# Wife Losing Hearing



## SeaBreeze (Oct 18, 2014)

Fred feared his wife Rhonda wasn't hearing as well as she used to and he thought she might need a hearing aid. Not quite sure how to approach her, he called the family Doctor to discuss the problem.

    The Doctor told him there is a simple informal test the husband could perform to give the Doctor a better idea about her hearing loss.
    "Here's what you do," said the Doctor. "Stand about 40 feet away from her, and in a normal conversational speaking tone see if she hears you. If not, go to 30 feet, then 20 feet, and so on until you get a response."

    That evening, the wife is in the kitchen cooking dinner, and he was in the den. He says to himself, "I'm about 40 feet away, let's see what happens." Then in a normal tone he asks, "Honey, what's for dinner?"

    No response.

    So the husband moves closer to the kitchen, about 30 feet from his wife and repeats, "Rhonda, what's for dinner?" Still no response.

    Next he moves into the dining room where he is about 20 feet from his wife and asks, "Honey, what's for dinner?"

    Again he gets no response.

    So, he walks up to the kitchen door, about 10 feet away. "Honey, what's for dinner?"

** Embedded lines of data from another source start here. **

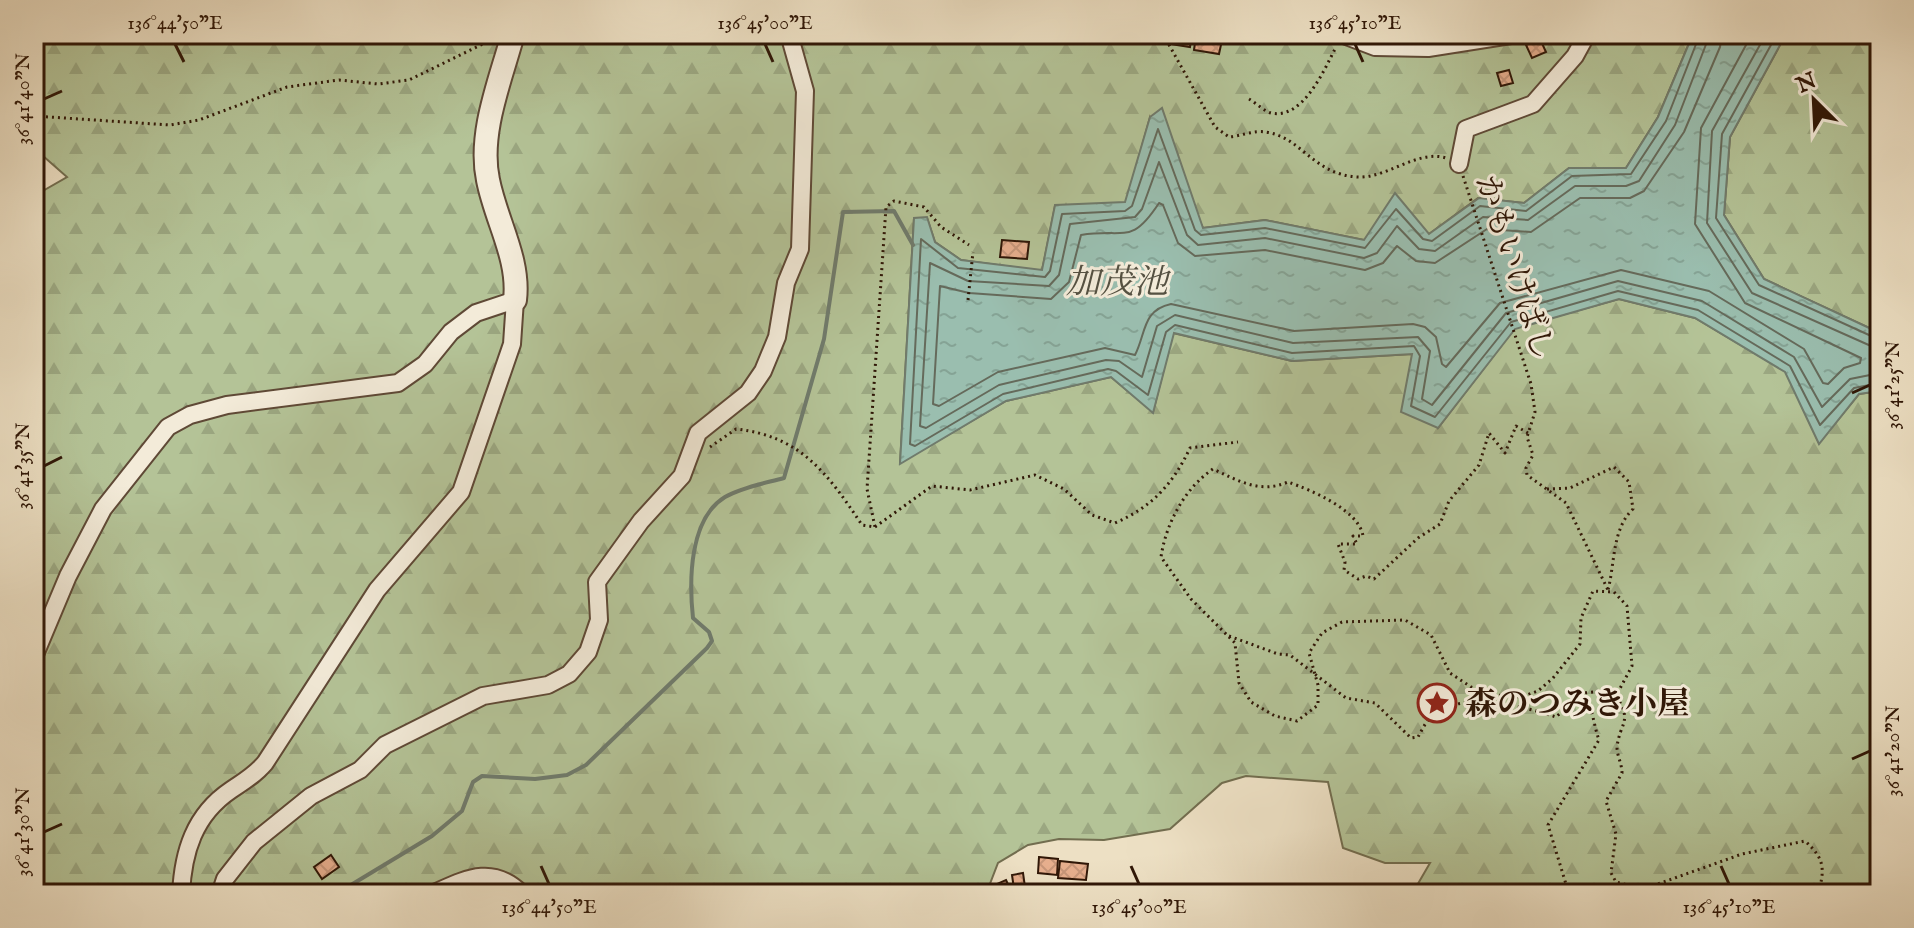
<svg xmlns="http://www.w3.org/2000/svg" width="1914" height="928" font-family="'IM FELL English','Noto Serif JP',serif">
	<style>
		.forest { fill: url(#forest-firs); stroke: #726d4f; stroke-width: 2 }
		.water { fill: url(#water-ripples); stroke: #707b6c; stroke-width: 2 }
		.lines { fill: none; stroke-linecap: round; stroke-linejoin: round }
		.shore { stroke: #656a5b; stroke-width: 2 }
		.stream { stroke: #707b6c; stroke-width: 4 }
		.building { fill: url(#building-cross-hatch); stroke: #301707; stroke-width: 2 }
		.minor-casing { stroke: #5f4936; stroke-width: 20 }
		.tertiary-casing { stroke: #5f4936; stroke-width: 26 }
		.path { stroke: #301707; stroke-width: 3; stroke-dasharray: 2 4; stroke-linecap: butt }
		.minor { stroke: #f3ebd9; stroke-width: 16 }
		.tertiary { stroke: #f3ebd9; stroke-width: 22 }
		.ticks { fill: none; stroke: #301707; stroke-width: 3 }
		.labels { text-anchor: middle; stroke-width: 6; stroke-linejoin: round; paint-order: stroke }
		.street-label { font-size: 32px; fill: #301707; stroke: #f3ebd9 }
		.poi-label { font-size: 32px; font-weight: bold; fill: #301707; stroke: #f3ebd9; text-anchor: start }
		.water-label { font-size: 34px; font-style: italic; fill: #555142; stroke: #f3ebd9 }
		.neatline { fill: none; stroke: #301707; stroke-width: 3 }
		.ticks-label { font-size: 20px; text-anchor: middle; fill: #301707 }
	</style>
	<defs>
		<pattern id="forest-firs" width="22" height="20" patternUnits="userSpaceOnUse" patternTransform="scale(2)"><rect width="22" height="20" fill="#b4c397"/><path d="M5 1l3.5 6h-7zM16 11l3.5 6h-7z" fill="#9ba781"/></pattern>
		<pattern id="water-ripples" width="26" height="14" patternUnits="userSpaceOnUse" patternTransform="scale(2)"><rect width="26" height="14" fill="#9abeaf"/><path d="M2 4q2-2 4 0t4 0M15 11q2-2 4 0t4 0" fill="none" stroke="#85a395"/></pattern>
		<pattern id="building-cross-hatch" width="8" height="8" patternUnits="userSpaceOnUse" patternTransform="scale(2)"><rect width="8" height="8" fill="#e6ae8d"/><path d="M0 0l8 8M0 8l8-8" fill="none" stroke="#c69578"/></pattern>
	</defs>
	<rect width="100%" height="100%" fill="#ede0c4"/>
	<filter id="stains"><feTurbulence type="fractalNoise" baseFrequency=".0025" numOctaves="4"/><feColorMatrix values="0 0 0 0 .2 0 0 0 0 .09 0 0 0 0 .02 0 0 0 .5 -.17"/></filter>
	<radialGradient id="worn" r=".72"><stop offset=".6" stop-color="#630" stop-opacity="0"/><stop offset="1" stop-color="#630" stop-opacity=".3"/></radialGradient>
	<g class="forest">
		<polygon points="34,34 1693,34 1658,117 1626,168 1569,168 1524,203 1478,198 1429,234 1364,240 1265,220 1203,228 1150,117 1126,203 1055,206 1042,271 961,260 935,242 927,218 914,218 900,463 1006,401 1111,377 1153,412 1173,333 1292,361 1413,354 1438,428 1515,328 1619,299 1695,318 1786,372 1819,443 1859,394 1880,391 1880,894 1412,894 1430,863 1385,863 1343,848 1328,782 1246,776 1222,783 1170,829 1104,840 1059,839 1028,845 998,863 986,894 34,894 34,196 67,177 34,148"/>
		<polygon points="1786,34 1880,34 1880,333 1764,279 1724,215 1730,137"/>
	</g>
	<polygon class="water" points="1693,34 1786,34 1730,137 1724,215 1764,279 1880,333 1880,391 1859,394 1819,444 1785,372 1695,318 1619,299 1515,329 1438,428 1401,412 1412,354 1292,361 1174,333 1153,413 1111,377 1006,401 900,464 914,218 927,217 935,242 961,260 1042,270 1055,205 1125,202 1150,117 1162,108 1203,228 1265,220 1364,240 1395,193 1429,234 1479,198 1524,203 1569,168 1626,168 1658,117"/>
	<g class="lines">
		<g class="shore">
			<polyline points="1700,34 1666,121 1631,174 1572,176 1526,211 1480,206 1432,241 1423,239 1396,209 1365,248 1265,228 1201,235 1195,230 1158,129 1132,206 1125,211 1062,214 1050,271 1045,277 958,268 921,239 910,444 915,446 1003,394 1108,369 1116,371 1148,395 1166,332 1175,325 1292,353 1414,346 1420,356 1411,406 1435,417 1511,322 1618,291 1698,310 1790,366 1820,425 1854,388 1880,383"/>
			<polyline points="1710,34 1675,125 1639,181 1626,186 1575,186 1528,220 1483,217 1435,251 1419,249 1397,226 1377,253 1364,258 1265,238 1198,245 1187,235 1159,162 1142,209 1135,217 1070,224 1059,275 1049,286 968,281 930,263 920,426 926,428 999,385 1106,360 1119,361 1142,377 1157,326 1175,315 1293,343 1418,337 1430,351 1422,399 1432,405 1506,313 1618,281 1702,301 1794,357 1822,407 1850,379 1880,373"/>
			<path d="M1722,34L1720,47L1684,132L1644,191L1630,198H1580L1531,232L1487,229L1435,263L1416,261L1397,246L1383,263L1365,270L1265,250L1195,256L1178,243L1163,205L1159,203C1131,246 1125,228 1081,235L1069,282L1051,299L969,293L940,286L933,404L939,406L998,372L1105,348L1135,355C1146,334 1142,310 1171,304L1294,331L1413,324L1425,327L1436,337L1442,364L1446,367L1500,303L1621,270L1709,291L1804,349L1823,383L1828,384L1844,368L1860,363L1861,358L1745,303L1695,224L1701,128L1752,34"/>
			<polyline points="1766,34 1712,131 1707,223 1752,293 1880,350"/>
			<polyline points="1777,34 1722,134 1716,218 1759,285 1880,340"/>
		</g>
		<path class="stream" d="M336,894L432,836L462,811L473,782L482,776L535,779L567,775L586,765L707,648L712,641L709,632L693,618C689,581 689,519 725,497C742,487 766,483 784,478L824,339L843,212L894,211L913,245"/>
	</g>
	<g class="building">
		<polygon points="1171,34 1192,34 1190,47 1170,44"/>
		<polygon points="1196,36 1222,40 1219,54 1194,50"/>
		<polygon points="1540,39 1546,52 1532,58 1526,45"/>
		<polygon points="1509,70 1513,83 1501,86 1497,73"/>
		<polygon points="1002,240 1029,242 1027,259 1000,257"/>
		<polygon points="331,855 339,867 322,879 314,867"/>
		<polygon points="1039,857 1058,859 1057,875 1038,873"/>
		<polygon points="1060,861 1088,864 1086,880 1058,878"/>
		<polygon points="1023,873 1025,887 1014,889 1012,875"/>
		<polygon points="1006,880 1011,891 987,894 991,891 990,887"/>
	</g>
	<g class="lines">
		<g class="minor-casing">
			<g id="minor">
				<polyline points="1341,34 1375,47 1428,48 1517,34"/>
				<polyline points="1459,164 1466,129 1533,104 1575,56 1587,34"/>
				<path d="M34,657L68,576L103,509L168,427L190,415L227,405L398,383L425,364L451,332L476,313L515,300L512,344L461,492L377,590L265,763C254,776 244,781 231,790C194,815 183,852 181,894"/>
				<polyline points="220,894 225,879 254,842 311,796 360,770 385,745 483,696 548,685 569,674 588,652 599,620 597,582 641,521 682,476 698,433 748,393 763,371 777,337 786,283 800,249 805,91 789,34"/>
				<path d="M432,894C466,879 492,864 522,894"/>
				<polyline points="1867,894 1880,889"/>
			</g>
		</g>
		<g class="tertiary-casing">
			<path id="tertiary" d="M513,34C501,79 478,133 488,180C496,221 520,259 515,300"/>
		</g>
		<g class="path">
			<path d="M1163,34L1215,127L1229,137C1240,136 1255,130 1265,132C1301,136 1312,174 1357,177C1386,179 1418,149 1446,158"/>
			<path d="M1249,99C1256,103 1264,111 1271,113C1303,120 1324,70 1335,49"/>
			<polyline points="34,116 170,125 199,120 287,87 339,80 378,84 409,80 493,39"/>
			<polyline points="1463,176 1531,384 1535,412 1527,437 1533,455 1526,468 1527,475 1566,503 1608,590"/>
			<polyline points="968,300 973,252"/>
			<path d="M1528,433L1516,426L1505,453L1489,433L1479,465L1449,501L1440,524L1418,538L1374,579L1366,576L1358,579L1344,570L1345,562L1338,544H1357L1353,536H1363C1359,510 1311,490 1288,482C1260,494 1239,481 1213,469C1185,488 1166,523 1161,557L1191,599L1235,643L1239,683L1251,702L1275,716L1297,721L1318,705V685L1309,653L1322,633L1342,622L1405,620L1431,635L1450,673L1471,687L1496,695L1521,697L1538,691L1553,678L1580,644L1581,618L1593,591L1614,592L1627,606L1632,666L1616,696C1633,722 1620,722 1617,747C1617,756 1622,764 1622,773L1606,801L1616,834L1611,873L1616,882L1644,889L1742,854L1805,841C1825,859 1825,869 1818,894"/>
			<path d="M710,447L736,429C801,436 828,474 862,525L875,527L867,489L886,207L894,201L924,207L941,227L969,245"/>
			<path d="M1547,489L1570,488L1614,467L1629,482L1633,509C1612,529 1615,563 1608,590"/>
			<path d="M875,527L932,486L970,490L1035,475L1064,489L1092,515L1115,523C1152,507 1173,484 1190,448L1238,442"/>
			<path d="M1229,636L1278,654L1290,655L1346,698L1375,703L1411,738L1418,737C1422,730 1426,721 1432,716C1462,690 1522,706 1556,717L1583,693L1617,690"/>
			<path d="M1569,894L1548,825L1599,740C1593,723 1593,707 1583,693"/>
		</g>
		<use href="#minor" class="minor"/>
		<use href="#tertiary" class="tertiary"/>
	</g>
	<path class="ticks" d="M175,44L184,62M765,44L773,62M1355,44L1363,62M44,99L62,91M1852,393L1870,385M44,466L62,457M1852,759L1870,751M44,832L62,824M541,866L549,884M1131,866L1139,884M1721,866L1729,884"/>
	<defs>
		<g id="sight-ring" transform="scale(2)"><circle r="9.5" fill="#f3ebd9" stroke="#8f2418" stroke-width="1.5"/><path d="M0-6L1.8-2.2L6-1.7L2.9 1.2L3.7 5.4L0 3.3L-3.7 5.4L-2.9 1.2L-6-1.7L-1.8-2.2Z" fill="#8f2418"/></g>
	</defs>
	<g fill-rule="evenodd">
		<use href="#sight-ring" x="1437" y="703"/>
	</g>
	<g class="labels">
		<g class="street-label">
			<text transform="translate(1516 267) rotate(72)" y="11">かもいけばし</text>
		</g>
		<g class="poi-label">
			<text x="1465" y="714">森のつみき小屋</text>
		</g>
		<g class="water-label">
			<text x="1117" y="293">加茂池</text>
		</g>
	</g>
	<rect width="1914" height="928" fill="none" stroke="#ede0c4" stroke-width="88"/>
	<g transform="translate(1814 100) rotate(336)" stroke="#f3ebd9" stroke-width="6" paint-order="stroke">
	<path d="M0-6L14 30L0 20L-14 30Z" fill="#301707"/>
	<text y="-12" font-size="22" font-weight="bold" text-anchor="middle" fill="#301707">N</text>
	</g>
	<rect x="44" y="44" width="1826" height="840" class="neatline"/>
	<g class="ticks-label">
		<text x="175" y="29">136°44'50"E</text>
		<text x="765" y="29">136°45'00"E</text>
		<text x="1355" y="29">136°45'10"E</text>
		<text transform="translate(22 99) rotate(-90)" y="7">36°41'40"N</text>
		<text transform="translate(1892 385) rotate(-90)" y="7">36°41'25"N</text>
		<text transform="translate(22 466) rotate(-90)" y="7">36°41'35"N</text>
		<text transform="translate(1892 751) rotate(-90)" y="7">36°41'20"N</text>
		<text transform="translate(22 832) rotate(-90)" y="7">36°41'30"N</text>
		<text x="549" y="913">136°44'50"E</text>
		<text x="1139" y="913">136°45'00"E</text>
		<text x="1729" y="913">136°45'10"E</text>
	</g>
	<rect width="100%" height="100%" filter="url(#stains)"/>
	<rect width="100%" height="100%" fill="url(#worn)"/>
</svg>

    Again there is no response..

    So he walks right up behind her. "Rhonda, what's for dinner?"
    "For the FIFTH time Fred, CHICKEN!!"




 (http://www.sunnyskyz.com/funny-jokes/97/The-Deaf-Wife-Problem#M8sFfZBwSbMFd4gi.99)


----------



## Meanderer (Oct 20, 2014)

HAHA!  Good one SB!


----------



## jujube (Oct 20, 2014)

A couple is taking a trip and about a half hour after a pit stop, he realizes that a state trooper, lights blazing, is closing in on him.  He pulls over and the trooper comes to the door and says, "Sir, we've been looking for you for miles.  Did you realize you left your wife behind at the gas station?"  "Thank goodness!" exclaimed the man, "I thought I was going deaf!"


----------